July 29, 2014 -- If it’s true that an apple a day keeps the doctor away, then it seems like seeing the doctor for an annual physical exam ought to play a major role in keeping healthy people healthy.
Yet most doctors now say it’s time to rethink the notion of a yearly physical, a fixture in U.S. medicine since the 1940s.
Possible Downsides of Yearly Checkups
Studies done over at least 30 years have shown that for healthy adults -- those who don’t have a long-term illness or take daily prescription medications -- annual wellness checks don’t lower the number of deaths. They also don’t cut the rates of disease-related deaths, hospitalizations, or the cost of care.
“There’s not a [ton] of evidence that going in annually, if you’re healthy, prevents bad things from happening,” says Thomas Miller, chief medical officer for the University of Utah’s Hospitals and Clinics.
Instead, studies from multiple researchers found the annual exams can lead to the overdiagnosis of some conditions, overtreatment, and to invasive, costly tests.

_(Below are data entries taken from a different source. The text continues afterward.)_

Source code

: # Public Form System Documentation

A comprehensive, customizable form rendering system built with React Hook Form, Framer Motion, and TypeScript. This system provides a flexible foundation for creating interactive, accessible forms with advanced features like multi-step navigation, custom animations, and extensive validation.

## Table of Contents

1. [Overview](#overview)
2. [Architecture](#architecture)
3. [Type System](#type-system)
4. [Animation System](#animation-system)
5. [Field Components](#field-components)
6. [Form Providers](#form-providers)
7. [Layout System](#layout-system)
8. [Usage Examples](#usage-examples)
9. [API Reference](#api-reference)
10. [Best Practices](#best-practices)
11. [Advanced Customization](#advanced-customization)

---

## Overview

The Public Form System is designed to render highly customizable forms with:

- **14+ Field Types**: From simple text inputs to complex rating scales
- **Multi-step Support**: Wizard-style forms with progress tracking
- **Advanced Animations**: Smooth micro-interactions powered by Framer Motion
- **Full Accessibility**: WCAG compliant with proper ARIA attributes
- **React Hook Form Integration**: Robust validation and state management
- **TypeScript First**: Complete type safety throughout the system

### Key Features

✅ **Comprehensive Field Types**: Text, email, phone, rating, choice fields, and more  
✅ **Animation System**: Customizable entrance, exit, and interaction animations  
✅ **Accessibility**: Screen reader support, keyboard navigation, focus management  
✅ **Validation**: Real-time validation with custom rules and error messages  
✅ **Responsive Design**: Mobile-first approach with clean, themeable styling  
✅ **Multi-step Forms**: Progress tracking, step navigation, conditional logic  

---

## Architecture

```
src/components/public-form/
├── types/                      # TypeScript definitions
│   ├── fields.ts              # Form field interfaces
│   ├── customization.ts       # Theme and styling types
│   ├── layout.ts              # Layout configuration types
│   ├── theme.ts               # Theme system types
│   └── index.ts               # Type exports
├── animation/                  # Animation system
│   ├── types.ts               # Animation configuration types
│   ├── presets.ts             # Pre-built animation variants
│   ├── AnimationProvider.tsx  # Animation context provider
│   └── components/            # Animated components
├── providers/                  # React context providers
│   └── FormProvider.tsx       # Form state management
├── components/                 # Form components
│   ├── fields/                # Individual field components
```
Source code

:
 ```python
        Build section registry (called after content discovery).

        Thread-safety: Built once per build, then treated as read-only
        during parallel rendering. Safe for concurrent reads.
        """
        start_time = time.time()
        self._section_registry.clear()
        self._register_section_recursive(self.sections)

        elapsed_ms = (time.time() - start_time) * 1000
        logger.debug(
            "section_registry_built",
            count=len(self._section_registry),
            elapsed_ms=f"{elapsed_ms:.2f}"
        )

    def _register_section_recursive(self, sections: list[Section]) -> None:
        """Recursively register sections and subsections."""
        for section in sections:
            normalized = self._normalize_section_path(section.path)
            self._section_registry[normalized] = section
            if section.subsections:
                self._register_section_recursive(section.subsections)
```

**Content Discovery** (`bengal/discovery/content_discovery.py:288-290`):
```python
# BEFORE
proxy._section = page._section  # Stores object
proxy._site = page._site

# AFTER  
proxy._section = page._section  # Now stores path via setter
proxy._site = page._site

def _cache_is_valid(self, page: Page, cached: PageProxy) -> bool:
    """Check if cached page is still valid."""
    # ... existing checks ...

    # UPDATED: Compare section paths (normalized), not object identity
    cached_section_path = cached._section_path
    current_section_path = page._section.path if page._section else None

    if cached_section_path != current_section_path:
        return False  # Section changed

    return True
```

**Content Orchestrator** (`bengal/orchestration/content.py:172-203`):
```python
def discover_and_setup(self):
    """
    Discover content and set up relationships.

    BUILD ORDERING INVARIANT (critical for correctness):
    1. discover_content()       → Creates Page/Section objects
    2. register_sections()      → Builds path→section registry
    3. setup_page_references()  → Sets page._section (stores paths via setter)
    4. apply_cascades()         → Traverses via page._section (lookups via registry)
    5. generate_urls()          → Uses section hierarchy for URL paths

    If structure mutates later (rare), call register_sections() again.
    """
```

That’s exactly what happened to the 85-year-old father of Michael B. Rothberg, MD, MPH, a doctor at the Cleveland Clinic’s Center for Value-Based Care Research, Medicine Institute. Rothberg wrote about the experience last month in the Journal of the American Medical Association.

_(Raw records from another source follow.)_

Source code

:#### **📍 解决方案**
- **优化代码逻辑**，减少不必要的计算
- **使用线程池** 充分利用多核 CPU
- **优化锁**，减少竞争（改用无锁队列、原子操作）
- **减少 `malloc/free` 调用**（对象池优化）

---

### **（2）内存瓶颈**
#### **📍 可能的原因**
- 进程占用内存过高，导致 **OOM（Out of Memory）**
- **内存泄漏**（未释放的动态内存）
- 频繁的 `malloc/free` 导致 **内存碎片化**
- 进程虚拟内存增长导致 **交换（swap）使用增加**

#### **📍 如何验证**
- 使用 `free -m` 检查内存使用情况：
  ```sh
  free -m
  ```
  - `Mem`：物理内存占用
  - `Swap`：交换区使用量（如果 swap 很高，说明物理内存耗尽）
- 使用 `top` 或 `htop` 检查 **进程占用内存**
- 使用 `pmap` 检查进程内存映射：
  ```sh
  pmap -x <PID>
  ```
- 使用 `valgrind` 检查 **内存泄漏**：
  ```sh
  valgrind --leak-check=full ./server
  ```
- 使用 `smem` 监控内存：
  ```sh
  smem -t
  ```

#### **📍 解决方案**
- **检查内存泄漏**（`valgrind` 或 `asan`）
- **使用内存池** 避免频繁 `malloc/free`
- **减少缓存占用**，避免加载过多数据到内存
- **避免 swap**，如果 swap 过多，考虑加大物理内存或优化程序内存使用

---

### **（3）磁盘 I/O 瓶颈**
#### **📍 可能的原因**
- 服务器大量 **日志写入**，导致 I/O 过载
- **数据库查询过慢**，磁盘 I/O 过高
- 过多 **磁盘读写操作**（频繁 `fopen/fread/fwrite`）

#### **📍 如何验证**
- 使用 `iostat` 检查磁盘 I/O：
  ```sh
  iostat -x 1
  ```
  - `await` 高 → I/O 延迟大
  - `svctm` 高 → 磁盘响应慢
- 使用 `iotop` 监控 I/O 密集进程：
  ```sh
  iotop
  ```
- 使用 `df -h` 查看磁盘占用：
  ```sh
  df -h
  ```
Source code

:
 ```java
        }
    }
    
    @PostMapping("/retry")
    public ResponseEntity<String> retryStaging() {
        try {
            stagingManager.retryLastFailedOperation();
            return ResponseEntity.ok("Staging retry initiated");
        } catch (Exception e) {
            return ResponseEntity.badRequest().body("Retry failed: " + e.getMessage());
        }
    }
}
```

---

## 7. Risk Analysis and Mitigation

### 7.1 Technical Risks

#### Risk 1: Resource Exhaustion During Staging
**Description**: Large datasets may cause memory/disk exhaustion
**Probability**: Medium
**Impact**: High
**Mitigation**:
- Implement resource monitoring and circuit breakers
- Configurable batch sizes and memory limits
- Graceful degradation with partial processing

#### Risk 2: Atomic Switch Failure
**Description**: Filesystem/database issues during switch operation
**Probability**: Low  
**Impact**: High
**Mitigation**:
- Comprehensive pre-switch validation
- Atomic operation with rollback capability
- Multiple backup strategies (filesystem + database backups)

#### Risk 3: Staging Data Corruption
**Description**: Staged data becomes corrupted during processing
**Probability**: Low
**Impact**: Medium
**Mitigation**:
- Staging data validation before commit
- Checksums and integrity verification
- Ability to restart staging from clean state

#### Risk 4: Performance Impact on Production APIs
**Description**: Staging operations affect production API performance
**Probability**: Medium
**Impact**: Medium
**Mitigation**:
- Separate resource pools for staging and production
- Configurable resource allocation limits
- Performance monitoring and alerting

“The $50,000 Physical” describes the string of medical treatments ordered for his father after an annual physical identified a suspected aortic aneurysm. He didn’t have that, but a CT scan showed a lesion on his liver, which was suspected to be cancerous. A biopsy found Rothberg’s father had a single benign tumor, but he nearly bled to death from the biopsy.

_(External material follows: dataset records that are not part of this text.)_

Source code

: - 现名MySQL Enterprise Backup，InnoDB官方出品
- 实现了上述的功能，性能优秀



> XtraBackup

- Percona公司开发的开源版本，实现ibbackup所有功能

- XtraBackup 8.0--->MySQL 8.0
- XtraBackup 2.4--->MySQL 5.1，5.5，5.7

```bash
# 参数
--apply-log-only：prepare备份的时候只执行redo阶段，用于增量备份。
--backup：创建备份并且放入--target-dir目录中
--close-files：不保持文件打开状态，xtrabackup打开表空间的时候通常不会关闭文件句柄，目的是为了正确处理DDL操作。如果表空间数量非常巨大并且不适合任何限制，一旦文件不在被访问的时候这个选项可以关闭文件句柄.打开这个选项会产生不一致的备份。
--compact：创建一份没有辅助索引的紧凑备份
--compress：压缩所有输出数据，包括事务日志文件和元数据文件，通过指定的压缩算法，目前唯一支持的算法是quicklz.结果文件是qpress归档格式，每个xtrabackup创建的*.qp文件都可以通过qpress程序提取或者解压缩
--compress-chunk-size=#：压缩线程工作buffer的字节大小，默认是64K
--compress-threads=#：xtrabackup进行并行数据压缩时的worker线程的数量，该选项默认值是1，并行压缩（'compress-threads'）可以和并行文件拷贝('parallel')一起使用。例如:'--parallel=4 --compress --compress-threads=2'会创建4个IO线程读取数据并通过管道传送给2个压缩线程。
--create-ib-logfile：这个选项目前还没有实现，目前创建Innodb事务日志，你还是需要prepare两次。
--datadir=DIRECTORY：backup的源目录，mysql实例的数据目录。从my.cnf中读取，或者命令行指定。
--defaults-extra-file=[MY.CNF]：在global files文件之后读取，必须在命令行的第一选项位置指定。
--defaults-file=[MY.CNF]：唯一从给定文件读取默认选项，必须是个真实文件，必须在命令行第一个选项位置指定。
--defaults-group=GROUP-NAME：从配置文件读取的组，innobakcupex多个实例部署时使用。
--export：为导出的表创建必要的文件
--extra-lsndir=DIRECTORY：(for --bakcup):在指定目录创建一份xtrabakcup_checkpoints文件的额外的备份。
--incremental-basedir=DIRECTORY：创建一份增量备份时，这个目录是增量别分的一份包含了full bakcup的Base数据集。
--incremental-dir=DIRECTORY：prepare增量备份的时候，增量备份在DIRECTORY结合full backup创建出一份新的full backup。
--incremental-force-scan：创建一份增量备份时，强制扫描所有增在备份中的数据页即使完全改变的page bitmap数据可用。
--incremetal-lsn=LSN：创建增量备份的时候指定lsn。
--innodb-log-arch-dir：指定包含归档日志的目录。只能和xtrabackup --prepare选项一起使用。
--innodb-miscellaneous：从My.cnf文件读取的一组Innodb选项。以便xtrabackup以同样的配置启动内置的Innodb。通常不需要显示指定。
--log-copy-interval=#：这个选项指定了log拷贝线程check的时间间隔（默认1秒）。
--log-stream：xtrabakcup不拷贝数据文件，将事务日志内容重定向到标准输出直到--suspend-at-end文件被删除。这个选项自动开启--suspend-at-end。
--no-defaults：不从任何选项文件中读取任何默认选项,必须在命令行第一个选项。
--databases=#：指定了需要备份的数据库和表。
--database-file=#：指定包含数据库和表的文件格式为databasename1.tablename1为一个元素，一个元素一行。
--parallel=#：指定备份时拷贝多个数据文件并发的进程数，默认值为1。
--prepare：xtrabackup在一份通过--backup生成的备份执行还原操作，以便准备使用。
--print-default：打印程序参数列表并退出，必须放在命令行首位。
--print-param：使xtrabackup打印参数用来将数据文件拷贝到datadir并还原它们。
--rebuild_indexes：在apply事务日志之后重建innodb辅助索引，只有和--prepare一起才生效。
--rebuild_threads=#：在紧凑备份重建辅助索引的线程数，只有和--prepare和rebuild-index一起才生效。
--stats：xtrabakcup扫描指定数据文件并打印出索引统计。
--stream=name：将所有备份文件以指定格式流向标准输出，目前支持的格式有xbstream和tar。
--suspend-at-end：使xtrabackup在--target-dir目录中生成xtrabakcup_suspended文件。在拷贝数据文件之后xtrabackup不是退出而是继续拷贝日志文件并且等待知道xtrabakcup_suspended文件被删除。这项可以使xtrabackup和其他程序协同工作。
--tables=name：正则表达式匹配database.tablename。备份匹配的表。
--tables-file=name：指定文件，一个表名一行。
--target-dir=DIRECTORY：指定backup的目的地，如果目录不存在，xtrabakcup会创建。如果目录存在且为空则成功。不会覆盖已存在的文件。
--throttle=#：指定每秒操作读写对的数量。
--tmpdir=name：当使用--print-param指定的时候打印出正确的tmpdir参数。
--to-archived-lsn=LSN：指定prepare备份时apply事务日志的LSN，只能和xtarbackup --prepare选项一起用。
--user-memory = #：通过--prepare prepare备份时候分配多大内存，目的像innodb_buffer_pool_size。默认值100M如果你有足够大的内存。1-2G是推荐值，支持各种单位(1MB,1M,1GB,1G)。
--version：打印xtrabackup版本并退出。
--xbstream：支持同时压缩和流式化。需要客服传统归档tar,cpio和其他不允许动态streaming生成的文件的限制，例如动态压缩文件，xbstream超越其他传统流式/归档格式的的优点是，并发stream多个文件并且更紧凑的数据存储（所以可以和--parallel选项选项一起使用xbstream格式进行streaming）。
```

And yet, as Rothberg says, the practice of annual checkups persists.
That’s in part because some doctor payments are tied to the practice, and also because patients have come to expect them each year. Data from a national 2010 survey found that 21% of medical visits were for preventive care. Having a general medical exam was the No. 2 reason people went to the doctor.
“It’s ingrained into our culture,” Miller says. “There’s a belief among some that it makes sense, so there’s always going to be a pool of folks who cherish the annual physical.”
Tips to Strike a Balance
That’s not to say you should ignore preventive care altogether. For instance, it's a wise idea to get your blood pressure and cholesterol checked. (Read on to find out how often.)
Your doctor can also help you work on healthy habits, like quitting smoking if you need to -- and that improves overall health, says Michael LeFevre, MD, MSPH. He's the vice chair of family and community medicine at the University of Missouri, and the chair of the U.S. Preventive Services Task Force (USPSTF).